I raise a hand in forced cheer that the women return with shy waves. Once they’re safely out of sight, I double over. It takes serious diaphragmatic breathing before I can hobble back toward the refuge of my bed.
The doorway provides a welcome rest stop. Fussy stomach aside, I’m glad I came to Africa, right? I mean, in a great many ways, I’ve gotten exactly what I wanted—plus a guy who loves me and has come around to accepting that long-distance relationships don’t mean doom. I should be happy. Am I happy? Sometimes. And sometimes not.
When we get what we want, the dream becomes real, and real life is never perfect. I realize some of my naïveté in joining the Peace Corps. I think deep down inside I really believed something would shift in me, in my life, like I’d wake up one morning and it would be a whole new world. Instead, I’m still me. Just here, in Africa.
At the end of the day, I’m not saving the world. I’m teaching English as a second language in a rural school. While I adore my students and their sweet enthusiasm, the subject matter? Not as much as I thought.
I was having a twentysomething crisis when I applied to the program. The Peace Corps was one of many pipe dreams that floated around during my undergrad years, and in a desperate Kermit flail, I snatched the opportunity with two hands. My Facebook feed was littered with people from my major squeeing over cool jobs, internships, or graduate school admittance.
I wanted in on that success. The Peace Corps seemed like the perfect way to have an adventure while advancing my future. Just because an idea is good in theory doesn’t mean it works in practice. Now that I’m actually here, I can’t shake the sense that I’m an imposter, a fraud. I should like it more.
And I don’t.
God, whatever, Talia. Pack away the tiny violin.
I shuffle to the crate beside my bed. Inside are seven crinkled pieces of paper. I’ve printed each of Bran’s e-mails. Our communication has been infrequent. He’s not able to write much from the ship and I have to hitch to Lilongwe, the nation’s capital, to source reliable Internet access.

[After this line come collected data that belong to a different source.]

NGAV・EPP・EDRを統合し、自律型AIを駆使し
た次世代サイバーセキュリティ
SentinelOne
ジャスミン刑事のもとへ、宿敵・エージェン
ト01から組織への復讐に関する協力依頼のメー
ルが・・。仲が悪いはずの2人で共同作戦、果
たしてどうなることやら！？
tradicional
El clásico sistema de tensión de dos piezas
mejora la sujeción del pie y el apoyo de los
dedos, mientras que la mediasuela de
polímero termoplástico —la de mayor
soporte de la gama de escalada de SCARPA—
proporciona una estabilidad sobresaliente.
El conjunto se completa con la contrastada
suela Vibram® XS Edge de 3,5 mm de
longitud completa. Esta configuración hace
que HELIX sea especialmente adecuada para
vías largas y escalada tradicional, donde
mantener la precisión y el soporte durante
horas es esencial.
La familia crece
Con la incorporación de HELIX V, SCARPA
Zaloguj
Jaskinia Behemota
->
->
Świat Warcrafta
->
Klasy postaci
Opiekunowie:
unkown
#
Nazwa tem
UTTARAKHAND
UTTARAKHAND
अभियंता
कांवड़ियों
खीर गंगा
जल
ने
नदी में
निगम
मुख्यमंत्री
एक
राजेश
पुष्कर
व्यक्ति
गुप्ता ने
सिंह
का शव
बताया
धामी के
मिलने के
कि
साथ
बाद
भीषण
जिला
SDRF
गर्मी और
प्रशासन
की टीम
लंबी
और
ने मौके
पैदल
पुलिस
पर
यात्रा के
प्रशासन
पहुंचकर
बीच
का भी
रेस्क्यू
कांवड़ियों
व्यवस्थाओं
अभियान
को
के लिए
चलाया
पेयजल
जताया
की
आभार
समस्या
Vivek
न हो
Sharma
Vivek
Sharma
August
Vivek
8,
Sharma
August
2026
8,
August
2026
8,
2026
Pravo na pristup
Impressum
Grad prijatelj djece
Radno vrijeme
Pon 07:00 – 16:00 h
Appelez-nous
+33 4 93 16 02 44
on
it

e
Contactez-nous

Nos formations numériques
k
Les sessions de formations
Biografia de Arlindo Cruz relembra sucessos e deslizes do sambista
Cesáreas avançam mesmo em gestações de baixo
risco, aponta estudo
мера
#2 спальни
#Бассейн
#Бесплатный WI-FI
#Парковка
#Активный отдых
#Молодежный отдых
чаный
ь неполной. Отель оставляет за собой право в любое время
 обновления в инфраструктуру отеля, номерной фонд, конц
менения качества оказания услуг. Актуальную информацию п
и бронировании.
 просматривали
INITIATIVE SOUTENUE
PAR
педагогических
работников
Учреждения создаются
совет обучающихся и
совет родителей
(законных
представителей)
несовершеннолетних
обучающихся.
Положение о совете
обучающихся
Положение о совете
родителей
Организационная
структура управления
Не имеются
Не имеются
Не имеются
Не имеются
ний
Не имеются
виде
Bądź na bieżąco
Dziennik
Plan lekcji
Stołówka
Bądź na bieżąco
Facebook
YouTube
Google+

When we met in Australia during my exchange, I tried to convince myself he was a little adventure, some uncomplicated fun. The first time he touched me, my body went, Ah, okay, there we go. Bran revealed himself to be the exact puzzle piece I was missing. I ease onto my bed and peer at the first dog-eared page.
Hey darling,
Wait a second. My vision is wonky. I blink to refocus.
Hey darling,
What the hell? Words skitter in every direction. I try to give chase, but my eyes no longer operate in unison. Pain explodes behind my sockets like a hand grenade. I fold Bran’s note and tuck it inside my shirt, next to my heart as my stomach constricts again. Something is wrong. Really amiss this time.
At some point, almost everyone confronts debilitating sickness during their Peace Corps placement—practically a part of the job description. The other volunteers regard parasitic worms as an African red badge of courage. More power to them. Me? I’m content to play the coward.
Still, did I really have to downplay my symptoms at the health clinic this morning? What was I thinking? That I could live up to the myth of the badass Peace Corps volunteer? Guess I should have rethought the move because this feels different. Not good. Not good at all.